Question

A solenoid that is 85 cm long has a cross-sectional area of 17.0${\mathbf{cm}}^{\mathbf{2}}$. There are 950of wire carrying a current of 6.60 A. (a) Calculate the energy density of the magnetic field inside the solenoid. (b) Find the total energy stored in the magnetic field there (neglect end effects).

Short answer

$$\begin{gathered} a)u_b=34.2\frac{\mathrm{J}}{{\mathrm{m}}^3} \\ \mathrm{b}){\mathrm{u}}_{\mathrm{b}}=4.94\times {10}^{-2}\mathrm{J} \end{gathered}$$

Step-by-step solution

Given

i) Length of solenoid$L=85.0\mathrm{cm}=85.0\times {10}^{-2}\mathrm{m}$

ii) Number of turns N = 950

iii) Current in the wire i = 6.60 A

iv) Cross-sectional area of the solenoid$A=17.0c{m}^2=17.0\times {10}^{-4}{m}^2$

Understanding the concept

From the given total number of turns of wire, we can find the number of turns per meter. Using this number of turns into the formula of magnetic energy density, we can find the energy density of the magnetic field inside the solenoid.
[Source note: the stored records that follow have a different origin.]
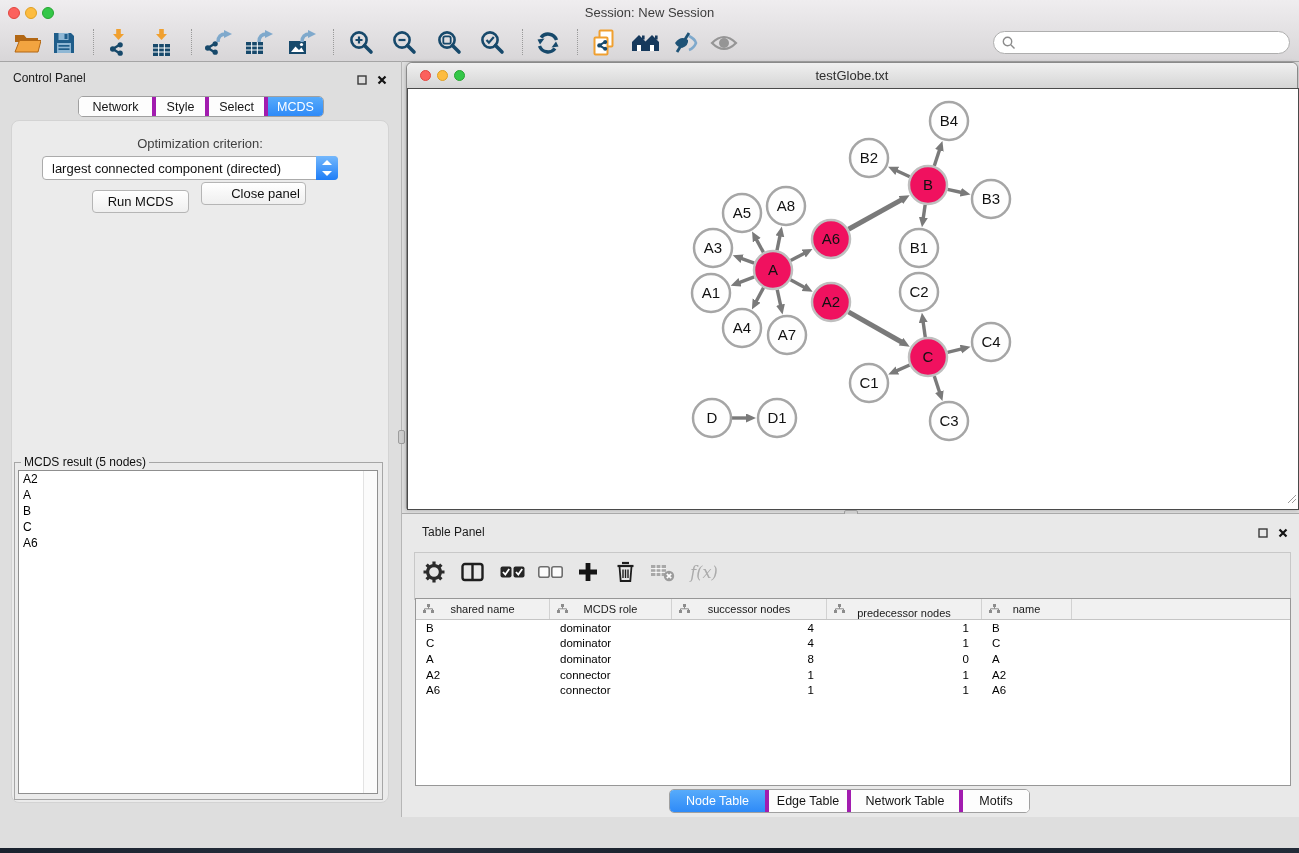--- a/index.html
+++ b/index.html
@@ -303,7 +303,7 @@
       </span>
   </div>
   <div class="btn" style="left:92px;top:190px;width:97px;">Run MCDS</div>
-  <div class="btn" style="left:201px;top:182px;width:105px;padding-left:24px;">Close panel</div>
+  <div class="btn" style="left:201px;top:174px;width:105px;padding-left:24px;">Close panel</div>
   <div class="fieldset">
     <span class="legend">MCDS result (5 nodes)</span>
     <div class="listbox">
As the magnetic field is uniform inside the solenoid, using this calculated magnetic energy density and the given cross-sectional area and length of the solenoid, we can find the energy stored in the solenoid.

Formula:

$$\begin{gathered} u_B=\frac{1}{2}{\mathrm{\mu }}_0{\mathrm{n}}^2{\mathrm{i}}^2 \\ {\mathrm{U}}_{\mathrm{B}}={\mathrm{u}}_{\mathrm{B}}\mathrm{V} \end{gathered}$$

(a) Calculate the energy density of the magnetic field inside the solenoid

Theenergy density of the magnetic field inside the solenoidis given by

$u_B=\frac{1}{2}{\mathrm{\mu }}_0{n}^2{i}^2$

Here, we have

$$\begin{gathered} n=\frac{N}{L}=\frac{950\mathrm{turns}}{85.0\times {10}^{-2}\mathrm{m}}=1.118\times {10}^3{\mathrm{m}}^{-1} \\ \mathrm{Therefore} \\ {\mathrm{u}}_{\mathrm{B}}=\frac{1}{2}\left(4\mathrm{\pi }\times {10}^{-7}\frac{\mathrm{H}}{\mathrm{m}}\right){\left(1.118\times {10}^3{\mathrm{m}}^{-1}\right)}^2{\left(6.60\mathrm{A}\right)}^2 \\ {\mathrm{u}}_{\mathrm{B}}=34.2\frac{\mathrm{J}}{{\mathrm{m}}^3} \end{gathered}$$

Therefore, the energy density of the magnetic field inside the solenoid is$34.2\mathrm{J}/{\mathrm{m}}^3$

(b) Find the total energy stored in the magnetic field there 

The energy stored in the solenoid is given by

$$\begin{gathered} U_B=u_{B}V \\ V=AL=\left(17.0\times {10}^{-4}{\mathrm{m}}^2\right)\left(85.0\times {10}^{-2}\mathrm{m}\right) \\ V=1.45\times {10}^{-3}{\mathrm{m}}^3 \\ {\mathrm{u}}_{\mathrm{B}}=\left(34.2\frac{\mathrm{J}}{{\mathrm{m}}^3}\right)\left(1.45\times {10}^{-3}{\mathrm{m}}^3\right) \\ {\mathrm{u}}_{\mathrm{B}}=4.94\times {10}^{-2}\mathrm{J} \end{gathered}$$

Therefore, the total energy stored in the magnetic field is $4.94\times {10}^{-2}\mathrm{J}$.